Je connais Bruno depuis longtemps. Je l'ai dirigé à ses débuts au CNSM. Nous nous sommes un peu perdus de vue avant de nous retrouver il y a cinq ou six ans. Depuis, j'ai été amené à diriger toute sa musique d'orchestre et, plus récemment, à en enregistrer une grande partie. J'ai également dirigé la reprise à Paris de son premier opéra, L'Autre Côté, en 2008.

Bruno est un boulimique de la vie, de toute chose : la bonne bouffe, le bon vin et tout ce qu'il lui faut exprimer. Il est alors logique de le voir produire énormément de musique parce qu'il a beaucoup de choses à délivrer. Et ce qui est aussi très intéressant, c'est que non seulement sa production massive reflète ce caractère boulimique et expressif, mais que sa musique elle-même est très volubile, intense, dynamique, tonique. Bruno possède un sens de l'énergie très personnel qui se manifeste dans sa musique, ce qui est un vrai bonheur car cette musique suit une direction selon un déterminisme farouche qui nous donne envie d'aller au bout. C'est donc un réel plaisir de travailler avec un tel compositeur et de s'approprier son écriture.

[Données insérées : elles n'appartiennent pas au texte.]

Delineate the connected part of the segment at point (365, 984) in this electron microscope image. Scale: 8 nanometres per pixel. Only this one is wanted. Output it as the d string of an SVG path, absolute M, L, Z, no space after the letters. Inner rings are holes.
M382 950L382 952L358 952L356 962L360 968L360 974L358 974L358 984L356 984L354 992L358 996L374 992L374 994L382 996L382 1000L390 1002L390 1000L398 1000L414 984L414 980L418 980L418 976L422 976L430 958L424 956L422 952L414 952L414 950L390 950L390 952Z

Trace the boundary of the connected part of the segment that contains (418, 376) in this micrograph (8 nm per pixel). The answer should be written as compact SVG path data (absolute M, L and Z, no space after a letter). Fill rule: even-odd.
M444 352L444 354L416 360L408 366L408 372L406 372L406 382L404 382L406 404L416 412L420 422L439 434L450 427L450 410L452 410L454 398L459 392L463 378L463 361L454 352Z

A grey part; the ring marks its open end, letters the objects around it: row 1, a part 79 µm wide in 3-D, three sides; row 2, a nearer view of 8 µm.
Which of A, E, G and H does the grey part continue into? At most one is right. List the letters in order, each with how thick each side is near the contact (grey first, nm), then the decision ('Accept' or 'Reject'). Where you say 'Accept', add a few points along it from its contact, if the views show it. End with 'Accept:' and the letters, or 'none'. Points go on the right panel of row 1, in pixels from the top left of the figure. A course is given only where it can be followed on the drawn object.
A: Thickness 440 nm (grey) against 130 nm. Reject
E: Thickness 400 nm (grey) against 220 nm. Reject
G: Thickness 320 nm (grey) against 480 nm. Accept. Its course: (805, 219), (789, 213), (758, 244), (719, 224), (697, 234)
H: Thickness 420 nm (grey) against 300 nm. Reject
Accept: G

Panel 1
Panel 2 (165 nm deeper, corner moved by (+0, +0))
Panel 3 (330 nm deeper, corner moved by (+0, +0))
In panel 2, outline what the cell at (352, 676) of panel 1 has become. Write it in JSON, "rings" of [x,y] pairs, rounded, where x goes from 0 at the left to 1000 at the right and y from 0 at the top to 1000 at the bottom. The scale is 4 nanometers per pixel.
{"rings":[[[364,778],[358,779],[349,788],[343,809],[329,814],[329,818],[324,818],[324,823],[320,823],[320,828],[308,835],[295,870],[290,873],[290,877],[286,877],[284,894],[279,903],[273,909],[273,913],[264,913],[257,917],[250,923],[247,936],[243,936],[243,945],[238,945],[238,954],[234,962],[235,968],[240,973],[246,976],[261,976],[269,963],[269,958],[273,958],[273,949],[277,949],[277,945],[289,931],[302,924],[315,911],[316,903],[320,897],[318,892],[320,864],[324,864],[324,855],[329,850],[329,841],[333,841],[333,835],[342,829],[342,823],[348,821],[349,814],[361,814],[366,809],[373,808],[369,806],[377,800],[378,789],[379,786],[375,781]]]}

J'ai la chance de pouvoir bénéficier d'une grande proximité avec les compositeurs. Mon investissement fort dans la création vient de là. J'aime sentir que le compositeur est heureux de ce que je fais de sa musique. Avec Bruno, comme avec Pascal Dusapin, nous sommes devenus très proches et j'ai vraiment un grand plaisir à partager avec lui de nombreux projets.